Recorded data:
- - -

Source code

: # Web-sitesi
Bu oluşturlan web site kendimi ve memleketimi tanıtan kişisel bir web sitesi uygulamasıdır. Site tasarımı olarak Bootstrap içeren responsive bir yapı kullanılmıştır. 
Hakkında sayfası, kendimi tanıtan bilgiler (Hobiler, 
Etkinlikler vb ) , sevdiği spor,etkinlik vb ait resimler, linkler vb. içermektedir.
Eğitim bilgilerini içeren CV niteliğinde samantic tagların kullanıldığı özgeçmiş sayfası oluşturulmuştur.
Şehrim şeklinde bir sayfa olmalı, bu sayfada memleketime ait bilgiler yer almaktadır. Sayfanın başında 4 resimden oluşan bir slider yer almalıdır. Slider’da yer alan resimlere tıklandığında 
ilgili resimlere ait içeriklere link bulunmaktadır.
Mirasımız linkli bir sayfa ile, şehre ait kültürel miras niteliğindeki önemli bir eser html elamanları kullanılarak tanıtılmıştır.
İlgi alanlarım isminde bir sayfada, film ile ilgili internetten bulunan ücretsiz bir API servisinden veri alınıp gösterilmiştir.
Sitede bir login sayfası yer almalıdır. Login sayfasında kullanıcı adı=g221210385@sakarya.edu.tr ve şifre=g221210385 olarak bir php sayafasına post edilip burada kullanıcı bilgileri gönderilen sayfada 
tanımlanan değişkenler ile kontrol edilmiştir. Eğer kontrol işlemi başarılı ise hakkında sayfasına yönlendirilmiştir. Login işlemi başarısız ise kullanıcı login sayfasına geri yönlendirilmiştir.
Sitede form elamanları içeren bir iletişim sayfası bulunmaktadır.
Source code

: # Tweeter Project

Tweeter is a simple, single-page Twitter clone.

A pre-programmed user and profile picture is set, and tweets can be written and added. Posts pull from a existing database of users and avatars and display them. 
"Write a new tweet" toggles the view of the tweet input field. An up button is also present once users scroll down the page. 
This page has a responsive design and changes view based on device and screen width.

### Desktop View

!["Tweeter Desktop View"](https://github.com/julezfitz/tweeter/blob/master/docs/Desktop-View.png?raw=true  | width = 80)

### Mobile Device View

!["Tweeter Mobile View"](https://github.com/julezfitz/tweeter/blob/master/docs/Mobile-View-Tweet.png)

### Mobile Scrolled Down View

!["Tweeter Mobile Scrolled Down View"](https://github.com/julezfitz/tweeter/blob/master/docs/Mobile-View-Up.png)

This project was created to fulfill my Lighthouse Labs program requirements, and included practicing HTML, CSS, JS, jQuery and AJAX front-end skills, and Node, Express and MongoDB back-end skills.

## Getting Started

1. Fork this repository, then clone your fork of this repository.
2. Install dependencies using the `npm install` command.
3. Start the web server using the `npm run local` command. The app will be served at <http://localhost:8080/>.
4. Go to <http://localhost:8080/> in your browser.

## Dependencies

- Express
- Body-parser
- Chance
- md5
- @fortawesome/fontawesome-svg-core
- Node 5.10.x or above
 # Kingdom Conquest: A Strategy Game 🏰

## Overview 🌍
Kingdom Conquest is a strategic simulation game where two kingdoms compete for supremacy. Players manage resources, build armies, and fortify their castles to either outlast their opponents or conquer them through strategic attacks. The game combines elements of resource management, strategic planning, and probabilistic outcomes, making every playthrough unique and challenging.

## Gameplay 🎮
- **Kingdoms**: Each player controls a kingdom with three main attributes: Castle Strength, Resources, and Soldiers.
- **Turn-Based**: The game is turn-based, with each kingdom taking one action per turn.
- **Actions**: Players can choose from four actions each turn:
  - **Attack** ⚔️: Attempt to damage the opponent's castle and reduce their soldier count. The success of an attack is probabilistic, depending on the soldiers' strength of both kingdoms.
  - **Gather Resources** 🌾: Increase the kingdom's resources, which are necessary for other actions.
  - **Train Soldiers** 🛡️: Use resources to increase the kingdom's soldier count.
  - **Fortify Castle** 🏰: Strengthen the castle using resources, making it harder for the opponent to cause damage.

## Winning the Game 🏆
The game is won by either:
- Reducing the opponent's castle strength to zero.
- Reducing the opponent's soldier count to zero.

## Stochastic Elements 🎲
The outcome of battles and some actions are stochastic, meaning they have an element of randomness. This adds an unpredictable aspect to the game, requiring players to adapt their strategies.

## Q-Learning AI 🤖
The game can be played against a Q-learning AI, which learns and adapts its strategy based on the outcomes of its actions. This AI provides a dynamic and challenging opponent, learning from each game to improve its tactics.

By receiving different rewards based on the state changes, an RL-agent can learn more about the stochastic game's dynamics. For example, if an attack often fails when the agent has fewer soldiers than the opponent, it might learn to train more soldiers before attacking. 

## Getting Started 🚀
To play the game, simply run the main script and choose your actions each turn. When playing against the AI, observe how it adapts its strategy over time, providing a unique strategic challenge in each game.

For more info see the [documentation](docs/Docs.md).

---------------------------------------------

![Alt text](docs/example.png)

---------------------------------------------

- - -

JOB: Each of the records shown above needs to be repeated exactly.

EXPECTED ANSWER:
Source code

: # Web-sitesi
Bu oluşturlan web site kendimi ve memleketimi tanıtan kişisel bir web sitesi uygulamasıdır. Site tasarımı olarak Bootstrap içeren responsive bir yapı kullanılmıştır. 
Hakkında sayfası, kendimi tanıtan bilgiler (Hobiler, 
Etkinlikler vb ) , sevdiği spor,etkinlik vb ait resimler, linkler vb. içermektedir.
Eğitim bilgilerini içeren CV niteliğinde samantic tagların kullanıldığı özgeçmiş sayfası oluşturulmuştur.
Şehrim şeklinde bir sayfa olmalı, bu sayfada memleketime ait bilgiler yer almaktadır. Sayfanın başında 4 resimden oluşan bir slider yer almalıdır. Slider’da yer alan resimlere tıklandığında 
ilgili resimlere ait içeriklere link bulunmaktadır.
Mirasımız linkli bir sayfa ile, şehre ait kültürel miras niteliğindeki önemli bir eser html elamanları kullanılarak tanıtılmıştır.
İlgi alanlarım isminde bir sayfada, film ile ilgili internetten bulunan ücretsiz bir API servisinden veri alınıp gösterilmiştir.
Sitede bir login sayfası yer almalıdır. Login sayfasında kullanıcı adı=g221210385@sakarya.edu.tr ve şifre=g221210385 olarak bir php sayafasına post edilip burada kullanıcı bilgileri gönderilen sayfada 
tanımlanan değişkenler ile kontrol edilmiştir. Eğer kontrol işlemi başarılı ise hakkında sayfasına yönlendirilmiştir. Login işlemi başarısız ise kullanıcı login sayfasına geri yönlendirilmiştir.
Sitede form elamanları içeren bir iletişim sayfası bulunmaktadır.
Source code

: # Tweeter Project

Tweeter is a simple, single-page Twitter clone.

A pre-programmed user and profile picture is set, and tweets can be written and added. Posts pull from a existing database of users and avatars and display them. 
"Write a new tweet" toggles the view of the tweet input field. An up button is also present once users scroll down the page. 
This page has a responsive design and changes view based on device and screen width.

### Desktop View

!["Tweeter Desktop View"](https://github.com/julezfitz/tweeter/blob/master/docs/Desktop-View.png?raw=true  | width = 80)

### Mobile Device View

!["Tweeter Mobile View"](https://github.com/julezfitz/tweeter/blob/master/docs/Mobile-View-Tweet.png)

### Mobile Scrolled Down View

!["Tweeter Mobile Scrolled Down View"](https://github.com/julezfitz/tweeter/blob/master/docs/Mobile-View-Up.png)

This project was created to fulfill my Lighthouse Labs program requirements, and included practicing HTML, CSS, JS, jQuery and AJAX front-end skills, and Node, Express and MongoDB back-end skills.

## Getting Started

1. Fork this repository, then clone your fork of this repository.
2. Install dependencies using the `npm install` command.
3. Start the web server using the `npm run local` command. The app will be served at <http://localhost:8080/>.
4. Go to <http://localhost:8080/> in your browser.

## Dependencies

- Express
- Body-parser
- Chance
- md5
- @fortawesome/fontawesome-svg-core
- Node 5.10.x or above
 # Kingdom Conquest: A Strategy Game 🏰

## Overview 🌍
Kingdom Conquest is a strategic simulation game where two kingdoms compete for supremacy. Players manage resources, build armies, and fortify their castles to either outlast their opponents or conquer them through strategic attacks. The game combines elements of resource management, strategic planning, and probabilistic outcomes, making every playthrough unique and challenging.

## Gameplay 🎮
- **Kingdoms**: Each player controls a kingdom with three main attributes: Castle Strength, Resources, and Soldiers.
- **Turn-Based**: The game is turn-based, with each kingdom taking one action per turn.
- **Actions**: Players can choose from four actions each turn:
  - **Attack** ⚔️: Attempt to damage the opponent's castle and reduce their soldier count. The success of an attack is probabilistic, depending on the soldiers' strength of both kingdoms.
  - **Gather Resources** 🌾: Increase the kingdom's resources, which are necessary for other actions.
  - **Train Soldiers** 🛡️: Use resources to increase the kingdom's soldier count.
  - **Fortify Castle** 🏰: Strengthen the castle using resources, making it harder for the opponent to cause damage.

## Winning the Game 🏆
The game is won by either:
- Reducing the opponent's castle strength to zero.
- Reducing the opponent's soldier count to zero.

## Stochastic Elements 🎲
The outcome of battles and some actions are stochastic, meaning they have an element of randomness. This adds an unpredictable aspect to the game, requiring players to adapt their strategies.

## Q-Learning AI 🤖
The game can be played against a Q-learning AI, which learns and adapts its strategy based on the outcomes of its actions. This AI provides a dynamic and challenging opponent, learning from each game to improve its tactics.

By receiving different rewards based on the state changes, an RL-agent can learn more about the stochastic game's dynamics. For example, if an attack often fails when the agent has fewer soldiers than the opponent, it might learn to train more soldiers before attacking. 

## Getting Started 🚀
To play the game, simply run the main script and choose your actions each turn. When playing against the AI, observe how it adapts its strategy over time, providing a unique strategic challenge in each game.

For more info see the [documentation](docs/Docs.md).

---------------------------------------------

![Alt text](docs/example.png)

---------------------------------------------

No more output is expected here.